### THE TASK:
With the string "label" as the filter, copy each matching line from the records.

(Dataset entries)
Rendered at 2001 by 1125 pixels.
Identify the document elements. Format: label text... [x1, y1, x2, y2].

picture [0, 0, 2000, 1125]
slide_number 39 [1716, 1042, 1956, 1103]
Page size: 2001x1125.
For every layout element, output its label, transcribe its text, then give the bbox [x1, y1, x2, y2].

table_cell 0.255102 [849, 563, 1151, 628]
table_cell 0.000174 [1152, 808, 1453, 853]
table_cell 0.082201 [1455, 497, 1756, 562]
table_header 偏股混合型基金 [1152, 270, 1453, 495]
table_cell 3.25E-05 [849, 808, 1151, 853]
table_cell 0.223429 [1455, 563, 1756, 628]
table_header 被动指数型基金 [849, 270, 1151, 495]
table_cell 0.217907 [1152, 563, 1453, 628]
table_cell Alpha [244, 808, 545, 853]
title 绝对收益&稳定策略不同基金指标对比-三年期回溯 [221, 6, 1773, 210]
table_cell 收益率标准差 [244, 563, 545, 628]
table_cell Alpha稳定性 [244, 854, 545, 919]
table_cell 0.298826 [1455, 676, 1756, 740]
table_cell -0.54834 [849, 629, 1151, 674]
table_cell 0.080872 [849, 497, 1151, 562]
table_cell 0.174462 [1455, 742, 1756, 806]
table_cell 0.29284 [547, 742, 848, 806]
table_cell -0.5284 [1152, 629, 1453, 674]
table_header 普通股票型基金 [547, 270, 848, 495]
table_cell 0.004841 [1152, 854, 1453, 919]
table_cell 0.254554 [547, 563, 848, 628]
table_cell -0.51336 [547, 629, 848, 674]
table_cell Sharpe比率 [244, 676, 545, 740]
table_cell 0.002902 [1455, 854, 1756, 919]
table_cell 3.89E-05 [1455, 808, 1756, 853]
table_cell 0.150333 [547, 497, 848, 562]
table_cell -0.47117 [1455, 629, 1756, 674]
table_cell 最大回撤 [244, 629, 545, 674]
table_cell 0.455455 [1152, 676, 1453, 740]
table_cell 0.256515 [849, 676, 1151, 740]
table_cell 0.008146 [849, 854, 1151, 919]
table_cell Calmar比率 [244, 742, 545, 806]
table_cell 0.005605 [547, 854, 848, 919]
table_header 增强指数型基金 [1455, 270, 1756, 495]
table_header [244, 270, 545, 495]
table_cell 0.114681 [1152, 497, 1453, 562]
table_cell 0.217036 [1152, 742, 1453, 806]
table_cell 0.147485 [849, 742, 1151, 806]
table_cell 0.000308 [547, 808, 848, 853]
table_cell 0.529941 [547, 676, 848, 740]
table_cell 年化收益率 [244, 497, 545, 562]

### ANSWER AREA:
Identify the document elements. Format: label text... [x1, y1, x2, y2].
For every layout element, output its label, transcribe its text, then give the bbox [x1, y1, x2, y2].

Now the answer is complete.